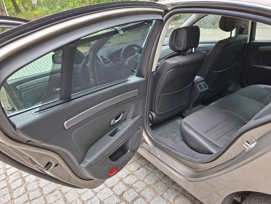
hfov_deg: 73.9
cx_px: 136
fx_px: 180
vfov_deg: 58.9
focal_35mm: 23
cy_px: 102
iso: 125
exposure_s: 1/100
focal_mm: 5.54
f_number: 1.8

■ ■ ■ ■ ■ ■ ■

All entries should be restated word for word; no images belong in the copy.

» TASK ANSWER
hfov_deg: 73.9
cx_px: 136
fx_px: 180
vfov_deg: 58.9
focal_35mm: 23
cy_px: 102
iso: 125
exposure_s: 1/100
focal_mm: 5.54
f_number: 1.8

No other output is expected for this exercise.